▶ _TASKS TO CARRY OUT_:
1) According to the Lightning article, how many aircraft had Lockheed produced in its entire history when the P-38 was born?
2) Please reproduce the part of the Lightning article that opens with "With the war" and closes with "its entire history.", swapping "small company" for "modest firm".
3) Summarize the Lightning article in two sentences.

▶ _EXCERPT TO READ_:

((

The Fork-Tailed Devil

A bright page in the history of American military aviation is turned, as production of the Lockheed Lightning tapers off.

To the Germans the P-38 was der Gabelschwanz Teufel — fork-tailed devil, The Japs call it "Two Airplanes With One Pilot." The British dubbed it Lightning — and that name stuck. It earned its reputation from the outset of the war, racking up a long row of "firsts" — the first US plane to shoot down an enemy plane after our entry into the war (a Focke-Wulf over Iceland); first over Tokyo after Doolittle's famous "Shangri-La" raid; first photo plane over Formosa; first fighter to land on Leyte and Luzon in the recent Philippine invasion, and the first land-based plane to land on Iwo Jima to provide fighter cover.

More than 6,500 Lightnings have rolled off Lockheed and Consolidated Vultee production lines. although the Lightning was an "obsolescent" airplane from the first, avoiding becoming obsolete for years because of its design versatility.

With the war against Germany ended, Lockheed is tapering off P-38 production to push production of newer models, including the jet-propelled Shooting Star Thus the Lightning is about to take its rightful place in aviation history.

The P-38 was born early in 1937. when the US Army Air Corps sent manufacturers specifications for a single-seat military airplane — specifications which set up rigid performance requirements. Lockheed had never produced military aircraft. It then was a small company with fewer than 2,000 employees, and had produced only 107 aircraft during its entire history.

))

Extracted data entries:
((

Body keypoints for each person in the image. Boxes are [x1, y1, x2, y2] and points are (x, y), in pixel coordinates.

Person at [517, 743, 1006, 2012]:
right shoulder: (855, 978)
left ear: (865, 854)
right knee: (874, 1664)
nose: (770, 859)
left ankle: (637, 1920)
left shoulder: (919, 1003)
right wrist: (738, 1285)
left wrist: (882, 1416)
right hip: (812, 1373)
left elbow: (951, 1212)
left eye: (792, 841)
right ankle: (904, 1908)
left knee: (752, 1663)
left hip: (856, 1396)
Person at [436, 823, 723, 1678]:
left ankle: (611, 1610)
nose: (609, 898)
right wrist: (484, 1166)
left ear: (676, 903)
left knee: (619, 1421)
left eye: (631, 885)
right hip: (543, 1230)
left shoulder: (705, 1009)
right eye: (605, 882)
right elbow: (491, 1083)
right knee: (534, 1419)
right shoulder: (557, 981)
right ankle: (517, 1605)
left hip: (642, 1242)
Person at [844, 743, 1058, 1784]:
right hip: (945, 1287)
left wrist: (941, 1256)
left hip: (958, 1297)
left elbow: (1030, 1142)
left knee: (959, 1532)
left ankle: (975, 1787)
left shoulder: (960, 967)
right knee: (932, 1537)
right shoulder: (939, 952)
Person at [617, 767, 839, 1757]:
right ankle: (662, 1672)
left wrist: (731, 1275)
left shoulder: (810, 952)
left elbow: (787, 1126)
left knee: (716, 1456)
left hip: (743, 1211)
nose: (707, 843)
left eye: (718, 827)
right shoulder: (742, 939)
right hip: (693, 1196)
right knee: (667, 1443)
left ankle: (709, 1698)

))

▶ _LIST OF ANSWERS_:
1) 107 aircraft.

2)
With the war against Germany ended, Lockheed is tapering off P-38 production to push production of newer models, including the jet-propelled Shooting Star Thus the Lightning is about to take its rightful place in aviation history.

The P-38 was born early in 1937. when the US Army Air Corps sent manufacturers specifications for a single-seat military airplane — specifications which set up rigid performance requirements. Lockheed had never produced military aircraft. It then was a modest firm with fewer than 2,000 employees, and had produced only 107 aircraft during its entire history.

3) The P-38 Lightning, which the Germans called the fork-tailed devil, earned its reputation through a long row of wartime firsts, and more than 6,500 have rolled off Lockheed and Consolidated Vultee production lines. With the war against Germany ended, Lockheed is tapering off P-38 production to push newer models, including the jet-propelled Shooting Star.